Cependant, il arrive aussi que l’enfant exprime un sentiment de jalousie envers ce nouvel être craignant d’être éclipsé. Mais «tous les enfants craignent d’être délaissés au profit d’un petit nouveau. C’est pourquoi ils doivent pouvoir exprimer leurs inquiétudes avant d’être rassurés», conclut finalement le psychologue. 


Témoignage

Malika, 28 ans

«Mon père et moi devions nous voir en cachette»

«Quand mes parents se sont séparés, j’avais dix-sept ans. Naïvement, je croyais que le divorce allait être un soulagement pour eux, une façon de tourner la page. Mais depuis, je ne les ai jamais entendus se parler sans crier. Mes parents ont rapidement retrouvé “quelqu’un”. Moi, j’étais d’une “neutralité bienveillante”, pourvu que l’on me laisse tranquille. Aussi, quand les nouveaux couples se sont formés, je m'en suis réjouie. Grave erreur d’appréciation. En trois mois, mon père a installé chez lui une femme qui a fait le ménage dans sa maison et dans sa vie, jetant à la poubelle nos souvenirs d’enfance, changeant les serrures… Elle avait des comportements maladroits que l’on ne pardonne pas : “Sors de ma salle de bains”, m’a-t-elle crié un jour alors qu’elle avait emménagé à peine quelques semaines plus tôt… Je me suis mise à la mépriser ouvertement, sifflotant lorsqu’elle me parlait, ricanant de son manque de répartie. Mon père ne réagissait pas. Sous la pression de ma belle-mère, l’accès de la maison m’a rapidement été barré. Les week-ends chez mon père se sont espacés. Je suis restée six mois sans qu’il m’appelle. Puis on a recommencé à se voir dans des cafés, des restaurants, à l'insu de sa nouvelle femme...»


Explications

Par Bernard Corbel Psychologue à Casablanca

“La nature nous pousse à privilégier notre enfant”
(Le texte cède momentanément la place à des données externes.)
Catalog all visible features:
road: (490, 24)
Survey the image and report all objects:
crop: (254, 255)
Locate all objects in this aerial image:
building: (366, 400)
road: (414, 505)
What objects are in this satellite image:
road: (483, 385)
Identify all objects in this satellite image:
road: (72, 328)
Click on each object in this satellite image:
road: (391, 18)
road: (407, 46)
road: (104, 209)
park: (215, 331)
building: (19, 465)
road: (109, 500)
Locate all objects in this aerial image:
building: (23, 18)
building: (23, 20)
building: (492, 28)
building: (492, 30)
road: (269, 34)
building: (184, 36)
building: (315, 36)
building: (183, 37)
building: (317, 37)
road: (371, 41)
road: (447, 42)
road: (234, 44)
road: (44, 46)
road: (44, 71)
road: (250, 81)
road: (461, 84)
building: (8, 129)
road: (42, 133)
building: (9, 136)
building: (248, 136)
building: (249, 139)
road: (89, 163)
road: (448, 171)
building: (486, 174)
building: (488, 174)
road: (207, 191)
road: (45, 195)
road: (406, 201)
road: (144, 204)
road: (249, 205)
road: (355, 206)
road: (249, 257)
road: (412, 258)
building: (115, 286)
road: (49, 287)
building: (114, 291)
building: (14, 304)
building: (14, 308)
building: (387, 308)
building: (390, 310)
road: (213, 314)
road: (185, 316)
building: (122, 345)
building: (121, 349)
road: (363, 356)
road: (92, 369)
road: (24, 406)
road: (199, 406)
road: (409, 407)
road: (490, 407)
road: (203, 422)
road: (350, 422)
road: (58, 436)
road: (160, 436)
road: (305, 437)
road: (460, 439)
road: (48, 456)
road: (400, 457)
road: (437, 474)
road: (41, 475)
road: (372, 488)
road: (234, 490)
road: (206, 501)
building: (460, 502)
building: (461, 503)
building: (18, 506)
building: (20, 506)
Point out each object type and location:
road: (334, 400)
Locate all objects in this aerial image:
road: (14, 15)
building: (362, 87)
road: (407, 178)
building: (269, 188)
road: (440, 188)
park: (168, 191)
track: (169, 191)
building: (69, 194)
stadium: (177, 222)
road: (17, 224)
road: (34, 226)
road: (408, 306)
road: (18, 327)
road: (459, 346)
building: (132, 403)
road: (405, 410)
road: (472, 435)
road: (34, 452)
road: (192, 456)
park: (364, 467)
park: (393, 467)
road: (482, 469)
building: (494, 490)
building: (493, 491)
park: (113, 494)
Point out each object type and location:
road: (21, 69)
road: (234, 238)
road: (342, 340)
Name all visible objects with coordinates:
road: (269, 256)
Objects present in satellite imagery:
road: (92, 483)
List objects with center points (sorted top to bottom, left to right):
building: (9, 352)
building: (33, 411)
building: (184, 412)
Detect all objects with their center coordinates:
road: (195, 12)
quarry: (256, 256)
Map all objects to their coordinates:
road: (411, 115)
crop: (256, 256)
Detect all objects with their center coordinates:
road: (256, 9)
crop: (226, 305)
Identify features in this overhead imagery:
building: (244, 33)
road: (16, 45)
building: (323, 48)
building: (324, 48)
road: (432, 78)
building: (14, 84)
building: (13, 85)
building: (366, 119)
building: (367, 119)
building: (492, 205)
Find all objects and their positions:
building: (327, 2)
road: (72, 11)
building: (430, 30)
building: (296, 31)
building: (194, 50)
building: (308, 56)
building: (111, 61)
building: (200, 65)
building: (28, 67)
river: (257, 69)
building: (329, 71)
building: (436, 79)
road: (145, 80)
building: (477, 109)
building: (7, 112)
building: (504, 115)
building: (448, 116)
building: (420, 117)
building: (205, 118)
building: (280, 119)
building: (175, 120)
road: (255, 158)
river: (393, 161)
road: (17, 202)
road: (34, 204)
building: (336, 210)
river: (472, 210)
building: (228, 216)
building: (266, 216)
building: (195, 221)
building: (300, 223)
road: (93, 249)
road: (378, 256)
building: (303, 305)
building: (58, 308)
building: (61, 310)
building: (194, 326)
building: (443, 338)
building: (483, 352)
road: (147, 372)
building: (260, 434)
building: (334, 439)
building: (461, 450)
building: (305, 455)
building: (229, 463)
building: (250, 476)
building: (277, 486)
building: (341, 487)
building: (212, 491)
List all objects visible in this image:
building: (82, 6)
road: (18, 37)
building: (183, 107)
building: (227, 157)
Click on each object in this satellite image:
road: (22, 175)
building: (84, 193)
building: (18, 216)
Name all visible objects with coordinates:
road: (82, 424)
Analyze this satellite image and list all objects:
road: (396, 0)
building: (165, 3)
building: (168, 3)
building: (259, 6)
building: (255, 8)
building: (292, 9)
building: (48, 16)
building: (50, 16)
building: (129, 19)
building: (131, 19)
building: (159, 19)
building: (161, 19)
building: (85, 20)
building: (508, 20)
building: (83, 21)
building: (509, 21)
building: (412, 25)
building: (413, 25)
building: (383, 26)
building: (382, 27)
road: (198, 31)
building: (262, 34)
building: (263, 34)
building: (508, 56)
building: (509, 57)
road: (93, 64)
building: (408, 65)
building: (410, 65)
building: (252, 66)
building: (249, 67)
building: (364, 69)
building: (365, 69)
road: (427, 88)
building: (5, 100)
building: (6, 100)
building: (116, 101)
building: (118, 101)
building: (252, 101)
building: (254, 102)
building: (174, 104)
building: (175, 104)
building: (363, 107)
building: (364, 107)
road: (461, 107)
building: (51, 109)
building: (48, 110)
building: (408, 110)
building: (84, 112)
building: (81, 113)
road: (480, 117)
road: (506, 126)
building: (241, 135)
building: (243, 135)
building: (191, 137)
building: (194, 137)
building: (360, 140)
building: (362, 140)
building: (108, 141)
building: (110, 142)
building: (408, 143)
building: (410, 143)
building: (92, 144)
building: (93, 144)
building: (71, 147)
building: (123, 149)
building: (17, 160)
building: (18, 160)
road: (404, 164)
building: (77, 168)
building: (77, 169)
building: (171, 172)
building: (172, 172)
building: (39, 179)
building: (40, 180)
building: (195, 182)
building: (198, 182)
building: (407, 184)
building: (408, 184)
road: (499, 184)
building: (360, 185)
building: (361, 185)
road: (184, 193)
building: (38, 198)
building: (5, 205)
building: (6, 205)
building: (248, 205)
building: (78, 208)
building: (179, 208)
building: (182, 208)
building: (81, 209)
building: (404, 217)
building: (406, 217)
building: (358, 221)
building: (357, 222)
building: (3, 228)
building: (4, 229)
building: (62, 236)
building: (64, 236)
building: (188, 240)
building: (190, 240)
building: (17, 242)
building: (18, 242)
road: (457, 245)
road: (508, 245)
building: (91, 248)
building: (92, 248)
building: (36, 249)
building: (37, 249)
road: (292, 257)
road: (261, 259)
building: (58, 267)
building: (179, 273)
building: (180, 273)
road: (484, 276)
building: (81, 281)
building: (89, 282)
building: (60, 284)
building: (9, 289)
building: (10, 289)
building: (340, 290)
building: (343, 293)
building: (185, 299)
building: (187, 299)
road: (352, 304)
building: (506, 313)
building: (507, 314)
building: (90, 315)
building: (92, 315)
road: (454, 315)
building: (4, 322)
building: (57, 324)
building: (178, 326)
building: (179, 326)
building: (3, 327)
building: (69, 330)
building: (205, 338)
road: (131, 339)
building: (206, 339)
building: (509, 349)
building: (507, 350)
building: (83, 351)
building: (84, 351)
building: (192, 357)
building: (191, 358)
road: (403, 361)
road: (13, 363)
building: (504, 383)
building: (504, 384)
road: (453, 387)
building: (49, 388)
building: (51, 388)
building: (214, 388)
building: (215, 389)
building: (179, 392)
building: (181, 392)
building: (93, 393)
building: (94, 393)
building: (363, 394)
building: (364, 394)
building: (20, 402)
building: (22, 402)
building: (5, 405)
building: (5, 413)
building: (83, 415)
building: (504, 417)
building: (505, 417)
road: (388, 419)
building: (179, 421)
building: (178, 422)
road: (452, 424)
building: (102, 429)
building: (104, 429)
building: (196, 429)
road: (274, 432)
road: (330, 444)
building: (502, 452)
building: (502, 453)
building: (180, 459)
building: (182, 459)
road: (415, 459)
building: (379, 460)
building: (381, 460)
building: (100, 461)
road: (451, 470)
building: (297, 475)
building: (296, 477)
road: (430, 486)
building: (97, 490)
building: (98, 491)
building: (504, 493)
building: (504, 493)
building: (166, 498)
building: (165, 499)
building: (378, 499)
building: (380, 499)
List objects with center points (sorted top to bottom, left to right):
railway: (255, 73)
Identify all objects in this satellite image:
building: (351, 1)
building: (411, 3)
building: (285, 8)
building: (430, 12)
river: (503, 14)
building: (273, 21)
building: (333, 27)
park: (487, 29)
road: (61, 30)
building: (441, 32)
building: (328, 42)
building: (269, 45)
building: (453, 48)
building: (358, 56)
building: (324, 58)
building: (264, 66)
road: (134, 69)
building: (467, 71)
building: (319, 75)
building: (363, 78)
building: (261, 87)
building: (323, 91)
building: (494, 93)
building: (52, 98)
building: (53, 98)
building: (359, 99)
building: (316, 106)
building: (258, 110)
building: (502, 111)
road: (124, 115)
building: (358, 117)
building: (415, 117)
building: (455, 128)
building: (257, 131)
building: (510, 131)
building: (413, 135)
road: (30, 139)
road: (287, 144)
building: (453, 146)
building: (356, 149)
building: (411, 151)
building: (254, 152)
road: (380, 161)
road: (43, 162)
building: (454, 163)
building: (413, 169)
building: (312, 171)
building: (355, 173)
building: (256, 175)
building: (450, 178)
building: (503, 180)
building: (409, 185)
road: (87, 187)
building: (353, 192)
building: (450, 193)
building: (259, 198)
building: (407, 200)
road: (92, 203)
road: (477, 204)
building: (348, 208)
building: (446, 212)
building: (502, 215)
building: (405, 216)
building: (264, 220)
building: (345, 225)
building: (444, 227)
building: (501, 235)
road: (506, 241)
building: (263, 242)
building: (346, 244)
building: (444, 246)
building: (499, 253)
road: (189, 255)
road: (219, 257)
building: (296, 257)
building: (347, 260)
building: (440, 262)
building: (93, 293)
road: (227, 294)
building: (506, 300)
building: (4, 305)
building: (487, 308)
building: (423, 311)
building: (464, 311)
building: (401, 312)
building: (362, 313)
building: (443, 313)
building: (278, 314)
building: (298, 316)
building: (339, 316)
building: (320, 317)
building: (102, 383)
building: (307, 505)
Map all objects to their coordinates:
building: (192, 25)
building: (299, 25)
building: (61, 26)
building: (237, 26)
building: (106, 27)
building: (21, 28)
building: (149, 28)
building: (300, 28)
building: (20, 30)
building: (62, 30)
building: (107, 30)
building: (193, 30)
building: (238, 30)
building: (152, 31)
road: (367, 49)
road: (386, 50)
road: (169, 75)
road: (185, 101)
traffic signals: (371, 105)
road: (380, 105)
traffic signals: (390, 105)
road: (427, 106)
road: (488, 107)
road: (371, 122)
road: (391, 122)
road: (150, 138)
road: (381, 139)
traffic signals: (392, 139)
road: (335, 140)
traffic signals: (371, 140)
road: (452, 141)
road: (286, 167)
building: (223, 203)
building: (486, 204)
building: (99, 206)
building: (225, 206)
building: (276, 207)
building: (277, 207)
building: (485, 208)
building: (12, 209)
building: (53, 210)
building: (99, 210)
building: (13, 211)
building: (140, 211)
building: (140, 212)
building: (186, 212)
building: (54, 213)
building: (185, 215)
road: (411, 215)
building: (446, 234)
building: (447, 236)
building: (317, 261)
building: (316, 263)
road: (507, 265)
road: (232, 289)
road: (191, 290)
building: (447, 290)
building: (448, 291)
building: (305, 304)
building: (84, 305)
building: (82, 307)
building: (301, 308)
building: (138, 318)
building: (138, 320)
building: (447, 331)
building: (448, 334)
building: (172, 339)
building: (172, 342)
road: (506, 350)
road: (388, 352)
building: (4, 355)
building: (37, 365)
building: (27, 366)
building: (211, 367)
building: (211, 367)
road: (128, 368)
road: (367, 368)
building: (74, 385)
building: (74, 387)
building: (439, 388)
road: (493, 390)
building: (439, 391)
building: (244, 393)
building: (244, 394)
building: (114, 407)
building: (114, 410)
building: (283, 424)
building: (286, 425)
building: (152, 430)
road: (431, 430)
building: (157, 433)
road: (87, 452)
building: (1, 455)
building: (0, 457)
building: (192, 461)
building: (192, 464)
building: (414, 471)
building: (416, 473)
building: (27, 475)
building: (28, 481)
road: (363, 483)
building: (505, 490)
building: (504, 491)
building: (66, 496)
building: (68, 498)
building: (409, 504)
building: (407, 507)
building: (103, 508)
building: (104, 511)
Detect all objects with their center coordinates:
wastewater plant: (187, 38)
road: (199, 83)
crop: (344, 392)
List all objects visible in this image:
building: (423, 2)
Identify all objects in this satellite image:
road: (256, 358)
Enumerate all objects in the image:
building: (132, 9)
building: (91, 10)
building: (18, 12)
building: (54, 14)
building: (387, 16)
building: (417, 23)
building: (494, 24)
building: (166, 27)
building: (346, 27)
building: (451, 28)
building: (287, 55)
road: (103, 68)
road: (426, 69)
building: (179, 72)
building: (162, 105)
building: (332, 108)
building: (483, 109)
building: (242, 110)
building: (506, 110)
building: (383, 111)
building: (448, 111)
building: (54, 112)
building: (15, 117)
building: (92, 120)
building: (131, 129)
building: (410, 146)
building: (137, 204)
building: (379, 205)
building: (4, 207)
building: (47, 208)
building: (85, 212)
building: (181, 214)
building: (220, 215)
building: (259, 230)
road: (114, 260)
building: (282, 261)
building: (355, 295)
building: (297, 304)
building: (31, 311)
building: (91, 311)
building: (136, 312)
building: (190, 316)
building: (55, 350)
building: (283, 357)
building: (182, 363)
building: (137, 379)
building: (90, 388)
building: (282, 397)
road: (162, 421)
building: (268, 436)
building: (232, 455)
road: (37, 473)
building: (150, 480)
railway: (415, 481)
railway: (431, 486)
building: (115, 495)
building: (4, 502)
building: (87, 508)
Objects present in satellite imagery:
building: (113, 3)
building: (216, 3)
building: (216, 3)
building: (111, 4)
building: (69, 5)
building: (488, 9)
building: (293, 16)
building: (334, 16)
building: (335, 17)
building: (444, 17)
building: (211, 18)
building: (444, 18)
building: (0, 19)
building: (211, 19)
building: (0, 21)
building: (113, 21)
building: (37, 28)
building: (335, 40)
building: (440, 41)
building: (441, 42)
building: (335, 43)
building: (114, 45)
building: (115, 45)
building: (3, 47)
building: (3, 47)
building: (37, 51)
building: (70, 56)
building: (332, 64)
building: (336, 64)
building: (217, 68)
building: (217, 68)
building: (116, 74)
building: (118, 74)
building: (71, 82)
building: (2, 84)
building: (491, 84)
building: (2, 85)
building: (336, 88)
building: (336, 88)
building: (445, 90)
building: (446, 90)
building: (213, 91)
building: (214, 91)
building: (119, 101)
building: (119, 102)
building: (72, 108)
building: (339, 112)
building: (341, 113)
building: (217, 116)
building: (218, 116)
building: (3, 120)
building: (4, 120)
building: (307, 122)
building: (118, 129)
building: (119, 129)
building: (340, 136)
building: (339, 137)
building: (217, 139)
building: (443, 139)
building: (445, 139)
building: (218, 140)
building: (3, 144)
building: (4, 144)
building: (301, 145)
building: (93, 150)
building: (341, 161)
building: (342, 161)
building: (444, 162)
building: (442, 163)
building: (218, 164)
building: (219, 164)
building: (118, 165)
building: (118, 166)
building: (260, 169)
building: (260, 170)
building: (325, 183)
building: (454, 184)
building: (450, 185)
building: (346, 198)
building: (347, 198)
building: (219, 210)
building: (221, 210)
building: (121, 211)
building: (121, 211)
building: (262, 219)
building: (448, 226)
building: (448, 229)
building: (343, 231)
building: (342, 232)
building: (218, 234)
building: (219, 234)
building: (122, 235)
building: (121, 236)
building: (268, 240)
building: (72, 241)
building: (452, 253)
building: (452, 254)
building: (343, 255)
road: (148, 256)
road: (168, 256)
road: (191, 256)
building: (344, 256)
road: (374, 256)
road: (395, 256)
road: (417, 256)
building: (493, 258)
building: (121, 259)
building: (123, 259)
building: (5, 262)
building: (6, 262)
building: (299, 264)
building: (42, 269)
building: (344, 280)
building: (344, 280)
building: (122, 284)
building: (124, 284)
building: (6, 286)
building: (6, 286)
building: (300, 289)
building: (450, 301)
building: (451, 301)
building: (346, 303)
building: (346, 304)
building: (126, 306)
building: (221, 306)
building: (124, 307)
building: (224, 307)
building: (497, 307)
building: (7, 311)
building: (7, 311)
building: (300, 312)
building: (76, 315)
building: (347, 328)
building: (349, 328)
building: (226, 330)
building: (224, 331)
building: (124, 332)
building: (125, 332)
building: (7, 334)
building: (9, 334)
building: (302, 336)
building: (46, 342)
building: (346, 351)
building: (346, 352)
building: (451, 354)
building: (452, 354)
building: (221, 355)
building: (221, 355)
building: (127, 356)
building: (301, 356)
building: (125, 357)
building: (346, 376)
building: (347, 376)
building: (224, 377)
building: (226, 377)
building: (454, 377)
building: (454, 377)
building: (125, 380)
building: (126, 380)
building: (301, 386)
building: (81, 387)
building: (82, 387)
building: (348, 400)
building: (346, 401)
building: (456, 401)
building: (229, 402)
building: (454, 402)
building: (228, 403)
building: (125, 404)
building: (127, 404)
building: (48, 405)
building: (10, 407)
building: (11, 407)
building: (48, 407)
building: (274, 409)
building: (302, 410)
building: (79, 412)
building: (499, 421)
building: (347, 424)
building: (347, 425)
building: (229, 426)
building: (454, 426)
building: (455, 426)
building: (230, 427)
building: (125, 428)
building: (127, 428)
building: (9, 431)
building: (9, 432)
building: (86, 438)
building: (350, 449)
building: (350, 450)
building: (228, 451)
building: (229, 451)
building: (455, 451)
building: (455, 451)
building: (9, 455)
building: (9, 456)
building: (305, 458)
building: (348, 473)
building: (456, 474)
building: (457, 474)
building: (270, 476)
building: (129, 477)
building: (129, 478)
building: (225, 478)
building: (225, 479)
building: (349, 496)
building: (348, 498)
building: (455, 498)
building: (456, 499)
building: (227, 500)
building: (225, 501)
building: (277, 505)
Est-il facile d’accepter les enfants de son conjoint ou sa conjointe ?
D'une règle générale, il est difficile d'accepter les enfants des autres, car ils sont porteurs d'une éducation et de comportements qui ne sont pas en phase avec les nôtres. Si l'enfant est en bas âge, cela est plus facile. Cela dépend aussi du parent absent : ce dernier peut manipuler les enfants de sorte qu'ils deviennent au maximum des obstacles à votre couple. Les enfants empiètent fortement sur la vie de couple et dans le cas des enfants qui ne sont pas les siens c'est difficile à accepter. Par contre, quand on est mu par un amour intense on tend à aimer naturellement les enfants de son conjoint et il est des cas où la réciprocité de sentiments s'installe, car l'enfant recherche sa place au sein d'un couple d'amoureux. Sachez que la situation est très difficile pour l'enfant de parents séparés, car il pourra éprouver un sentiment de culpabilité ou un conflit de loyauté. Devant la complexité des sentiments que vous pourriez ressentir, il est salutaire de vous faire aider par un psychologue.

Comment faire pour que cela fonctionne ?
Certainement, le plus difficile est d'être d'accord sur le mode d'éducation à apporter aux enfants. Plus l'entente est naturelle et plus «la greffe» pourra prendre. Dans le cas inverse, la tension peut s'élever de façon anormale et créer une réelle souffrance. Dans certains cas, cela peut aller jusqu'au rejet (généralement non exprimé) des enfants. Devant les enfants dont on n'est pas le père ou la mère, il faudrait éviter toute critique d'un parent, particulièrement pour l'absent. De même, le parent doit se garder de contredire son nouveau partenaire devant ses enfants à lui. Face aux enfants dont on n'est pas le père ou la mère, il faut bien expliquer aux enfants qu'on ne prendra pas la place de celui-ci ou de celle-ci, mais que l'on va certainement les aimer ou qu'on les aime.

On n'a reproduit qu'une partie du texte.